Sterling: No you are right. This is not a common topic of discussion; which is strange because we all use models of computation. But routinely architects think they are architectures, programmers think they are programming models and languages, and OS designers think they are the operating system. In some sense they are all right, even as they are wrong in the sense of their limited perspective.
We can be faulted for living in the comfort of the era of “Pax MPI.” It has atrophied our awareness of the deeper overriding paradigm that guides us all. The Execution Model is the Machine; not as a virtual machine, but as the vertical cross-cutting model that binds all layers in to a single operational domain. There are others with this perspective: Sarkar’s work at Rice, Gao’s work at Delaware, Kale’s work at Illinois, the Cilk work from MIT (although limited in scaling), and of course the venerable multi-threaded work from Smith and Callahan (both now at Microsoft). My apologies to those whom I failed to but should have mentioned. There is even some resistance to this philosophy although it has many decades of precedence. But one way or the other, either by planned and guided intent or by happenstance and random steps, a new model will emerge to drive the layers of structure and their interoperability comprising future systems. It has always happened when sufficient technology stress has catalyzed the essential paradigm shift, as is happening now with multi-core and GPU designs.
insideHPC: Thinking about a decade of development to get there, when do we need to have decided on an execution model if it is going to have an impact? How is such a decision made as a community?
Sterling: Our modest work is research and in that sense exploratory. It is not intended as an effort to sell an agenda or convince vendors. However, in fairness, in explaining our intellectual approach and its underlying precepts there has been an aspect of educating the community. But then, how many computer science students are taught about dataflow, vector architecture, or the SIMD model?

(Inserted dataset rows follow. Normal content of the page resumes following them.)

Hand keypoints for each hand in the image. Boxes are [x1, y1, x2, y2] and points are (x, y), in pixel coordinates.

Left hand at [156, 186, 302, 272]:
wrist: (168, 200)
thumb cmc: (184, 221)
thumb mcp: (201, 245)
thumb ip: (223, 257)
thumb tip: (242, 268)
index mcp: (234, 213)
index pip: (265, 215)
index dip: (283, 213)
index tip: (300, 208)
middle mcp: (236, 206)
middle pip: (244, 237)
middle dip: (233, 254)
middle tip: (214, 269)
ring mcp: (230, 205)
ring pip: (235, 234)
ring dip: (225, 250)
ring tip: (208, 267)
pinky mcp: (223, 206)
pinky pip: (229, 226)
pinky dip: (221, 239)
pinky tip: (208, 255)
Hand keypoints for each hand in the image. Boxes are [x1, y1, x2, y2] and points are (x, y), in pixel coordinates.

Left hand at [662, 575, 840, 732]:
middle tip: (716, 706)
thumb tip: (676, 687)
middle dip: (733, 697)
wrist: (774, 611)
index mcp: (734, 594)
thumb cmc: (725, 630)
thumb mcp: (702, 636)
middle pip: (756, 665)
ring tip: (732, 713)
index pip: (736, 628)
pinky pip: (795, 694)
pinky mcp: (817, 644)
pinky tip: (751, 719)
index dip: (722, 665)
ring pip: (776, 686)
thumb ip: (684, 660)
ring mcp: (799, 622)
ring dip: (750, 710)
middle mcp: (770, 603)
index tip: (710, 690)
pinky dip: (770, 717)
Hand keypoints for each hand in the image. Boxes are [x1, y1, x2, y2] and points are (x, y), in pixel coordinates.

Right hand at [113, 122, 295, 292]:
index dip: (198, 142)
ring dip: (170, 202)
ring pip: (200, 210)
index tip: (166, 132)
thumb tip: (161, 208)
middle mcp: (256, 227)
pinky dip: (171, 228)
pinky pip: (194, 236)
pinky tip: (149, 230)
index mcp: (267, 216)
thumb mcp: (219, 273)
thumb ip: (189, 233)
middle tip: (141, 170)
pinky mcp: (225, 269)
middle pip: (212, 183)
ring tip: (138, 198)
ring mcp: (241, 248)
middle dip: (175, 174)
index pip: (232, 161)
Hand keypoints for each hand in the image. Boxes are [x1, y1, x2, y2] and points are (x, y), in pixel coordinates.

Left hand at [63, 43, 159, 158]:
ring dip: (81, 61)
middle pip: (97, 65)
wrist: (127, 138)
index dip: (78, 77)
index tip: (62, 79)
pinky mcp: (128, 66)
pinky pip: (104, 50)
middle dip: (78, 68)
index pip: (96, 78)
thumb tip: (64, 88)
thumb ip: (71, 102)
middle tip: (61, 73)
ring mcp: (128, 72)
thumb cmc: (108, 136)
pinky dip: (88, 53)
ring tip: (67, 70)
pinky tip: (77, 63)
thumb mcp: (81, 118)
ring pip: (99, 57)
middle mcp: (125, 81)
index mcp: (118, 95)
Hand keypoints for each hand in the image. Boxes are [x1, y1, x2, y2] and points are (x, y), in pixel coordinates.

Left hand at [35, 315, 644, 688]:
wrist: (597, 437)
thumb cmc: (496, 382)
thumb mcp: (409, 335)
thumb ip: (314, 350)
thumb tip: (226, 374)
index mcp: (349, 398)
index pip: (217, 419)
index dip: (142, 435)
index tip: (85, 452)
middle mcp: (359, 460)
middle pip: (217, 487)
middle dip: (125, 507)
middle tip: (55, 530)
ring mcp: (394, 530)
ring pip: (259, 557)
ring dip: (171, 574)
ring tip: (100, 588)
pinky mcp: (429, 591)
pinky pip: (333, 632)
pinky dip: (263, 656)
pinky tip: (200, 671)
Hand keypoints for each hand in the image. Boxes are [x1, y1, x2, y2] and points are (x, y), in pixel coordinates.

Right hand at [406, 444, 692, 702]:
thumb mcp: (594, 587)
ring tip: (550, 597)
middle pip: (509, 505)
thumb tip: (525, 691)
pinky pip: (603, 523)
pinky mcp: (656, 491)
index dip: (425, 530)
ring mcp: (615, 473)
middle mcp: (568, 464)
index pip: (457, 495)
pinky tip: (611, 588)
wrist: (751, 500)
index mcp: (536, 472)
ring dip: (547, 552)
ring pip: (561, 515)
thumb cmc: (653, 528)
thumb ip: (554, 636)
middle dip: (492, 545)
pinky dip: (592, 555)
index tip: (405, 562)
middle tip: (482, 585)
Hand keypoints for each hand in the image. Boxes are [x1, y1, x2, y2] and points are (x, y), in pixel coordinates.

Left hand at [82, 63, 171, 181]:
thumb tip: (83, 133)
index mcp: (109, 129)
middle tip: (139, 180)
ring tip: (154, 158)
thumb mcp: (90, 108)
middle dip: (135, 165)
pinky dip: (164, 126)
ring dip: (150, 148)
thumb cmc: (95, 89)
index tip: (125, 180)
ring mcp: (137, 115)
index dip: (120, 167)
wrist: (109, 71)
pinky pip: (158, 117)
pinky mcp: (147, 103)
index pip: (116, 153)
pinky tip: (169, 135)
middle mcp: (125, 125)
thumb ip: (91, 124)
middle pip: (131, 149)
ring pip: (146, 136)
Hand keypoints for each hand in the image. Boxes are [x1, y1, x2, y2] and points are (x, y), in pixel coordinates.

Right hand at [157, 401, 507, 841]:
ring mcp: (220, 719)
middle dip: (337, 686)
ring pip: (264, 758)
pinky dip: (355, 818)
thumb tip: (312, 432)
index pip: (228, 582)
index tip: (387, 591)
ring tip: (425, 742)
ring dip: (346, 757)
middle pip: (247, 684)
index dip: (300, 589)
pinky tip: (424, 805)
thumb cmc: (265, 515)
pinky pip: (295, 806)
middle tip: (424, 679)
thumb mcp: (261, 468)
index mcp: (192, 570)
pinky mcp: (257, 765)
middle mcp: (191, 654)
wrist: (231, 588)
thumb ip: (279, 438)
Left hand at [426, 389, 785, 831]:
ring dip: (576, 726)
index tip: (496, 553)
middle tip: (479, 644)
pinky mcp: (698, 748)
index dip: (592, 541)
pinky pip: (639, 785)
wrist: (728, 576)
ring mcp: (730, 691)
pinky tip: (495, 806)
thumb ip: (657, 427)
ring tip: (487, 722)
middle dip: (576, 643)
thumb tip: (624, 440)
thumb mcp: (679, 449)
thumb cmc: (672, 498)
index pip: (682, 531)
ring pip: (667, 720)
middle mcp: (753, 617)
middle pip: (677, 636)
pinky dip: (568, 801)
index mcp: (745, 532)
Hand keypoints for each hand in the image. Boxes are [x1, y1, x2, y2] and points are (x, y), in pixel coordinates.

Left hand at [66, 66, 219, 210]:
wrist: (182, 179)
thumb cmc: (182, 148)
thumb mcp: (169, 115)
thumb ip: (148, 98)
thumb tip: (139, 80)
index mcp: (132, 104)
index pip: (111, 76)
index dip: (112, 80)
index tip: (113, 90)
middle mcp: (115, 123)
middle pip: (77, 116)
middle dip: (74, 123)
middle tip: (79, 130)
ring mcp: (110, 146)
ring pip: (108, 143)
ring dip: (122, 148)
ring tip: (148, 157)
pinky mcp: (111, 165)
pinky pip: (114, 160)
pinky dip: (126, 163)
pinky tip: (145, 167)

A generation of experience primarily of the work in the 1980s has largely been lost and a broad perspective that may be important now as we face the ultimate challenges brought on by near nano-scale technologies within two design cycles of the present. Obviously my viewpoint is that now is the time to be thinking about and setting on the path of a new model of computation. As in the previous phases of HPC (I think this is going to be Phase VI — see the timeline in the image), the basic ideas of an execution model were put forth early, and then many iterations and successive refinement occurred as experience nurtured convergence.
The community makes the cumulative decision through the experience of reference implementations and specific applications that benefit from them. Over time, more applications achieve advantage through them even as the model itself improves. This is done, quite possibly, in the healthy environment of a tension among multiple models and their respective implementations; each perhaps benefitting from the experiences of the others. Then, perhaps as in the case of MPI, a new community-wide programming model that takes advantage of an underlying model of computation, is formalized, agreed upon, and employed. It’s not a perfect method but it has the virtue of bringing us to the next reality plateau. If my research has positive results, I hope it will receive the attention of the community. If it shows negative results, then I hope those experiences too will contribute to the alternative path that the field will ultimately take.
insideHPC wants to thank Dr. Sterling for carving out a slice of his time as he travelled around the world, trying to make sure that the exascale machines of a decade from now will have been worth the wait.